Après 18 saisons sur France 3, Plus belle la vie dévoile, vendredi 18 novembre,  les deux derniers épisodes d'une saga aux chiffres fous : 4 665 épisodes, 3 290 personnages et une audience qui a atteint 6,8 millions de télespectateurs au plus fort de sa popularité, soit autant que le journal de 20 heures.

À l'heure où les familles étaient réunies devant la télé, la série a volontairement reflété, depuis son lancement en 2004, ce que les téléspectateurs pouvaient eux-mêmes vivre en évoquant des sujets de société dans l'air du temps. Au zinc du bar Le Mistral, il n'y a eu aucun tabou. De nombreux thèmes ont été abordés en profondeur, comme la maladie, les violences conjugales, le racisme, le harcèlement scolaire...

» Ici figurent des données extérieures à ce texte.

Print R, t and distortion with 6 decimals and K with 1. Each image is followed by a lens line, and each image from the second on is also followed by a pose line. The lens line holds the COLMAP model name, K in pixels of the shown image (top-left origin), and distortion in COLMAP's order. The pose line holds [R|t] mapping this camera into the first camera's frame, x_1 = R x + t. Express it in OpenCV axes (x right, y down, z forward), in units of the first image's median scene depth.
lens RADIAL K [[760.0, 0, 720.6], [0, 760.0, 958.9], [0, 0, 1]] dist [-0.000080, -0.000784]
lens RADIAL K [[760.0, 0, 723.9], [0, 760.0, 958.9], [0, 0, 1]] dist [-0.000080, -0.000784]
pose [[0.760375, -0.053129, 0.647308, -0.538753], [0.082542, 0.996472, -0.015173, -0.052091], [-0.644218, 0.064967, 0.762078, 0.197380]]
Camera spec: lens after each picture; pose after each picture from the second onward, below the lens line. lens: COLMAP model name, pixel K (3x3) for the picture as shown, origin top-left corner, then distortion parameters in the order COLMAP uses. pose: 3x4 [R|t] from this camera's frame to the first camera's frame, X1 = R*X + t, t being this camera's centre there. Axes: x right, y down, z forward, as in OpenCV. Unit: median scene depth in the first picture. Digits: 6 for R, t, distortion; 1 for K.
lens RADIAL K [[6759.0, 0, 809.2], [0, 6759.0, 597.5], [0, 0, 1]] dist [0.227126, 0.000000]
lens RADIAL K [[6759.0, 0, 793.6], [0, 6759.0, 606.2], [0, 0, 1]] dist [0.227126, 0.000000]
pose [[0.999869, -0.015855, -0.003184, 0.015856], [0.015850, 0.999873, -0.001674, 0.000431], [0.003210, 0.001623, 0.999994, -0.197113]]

> regardez notre vidéo avec Marc Roux :

"L'homosexualité de manière normalisée"

"Depuis le début, le réel s'est invité dans les histoires pour traiter de l'actualité et des faits de société. Ce parti pris a été de plus en plus important au fur et à mesure des saisons. Les sujets de société représentent 20 à 25% des épisodes", explique Marc Roux, l'un des coscénaristes du rendez-vous phare du début de soirée.

Aux yeux de l'auteur, Plus belle la vie a été la première série française à traiter l'homosexualité de manière normalisée. "Le personnage de Thomas n'est pas seulement défini par sa sexualité, et ça c'était très nouveau en 2004, observe-t-il. Sur son rapport au père, nous avons reçu beaucoup de courriers de télespectateurs nous témoignant qu'ils avaient pu parler de leur homosexualité à leur famille grâce à la série". Le programme a été également le premier à la télévision française à montrer un mariage gay.

Marc Roux explique aussi que si la série ne s'est jamais engagée d'un point de vue politique, elle a en revanche "défendu des valeurs humanistes, écologistes, égalitaires et d'intégration""Elle a toujours apporté les points de vue adverses qui permettent au débat d'exister, ce qui permet de susciter des discussions et d'échanger en famille", poursuit celui qui a officié durant une décennie sur PBLV.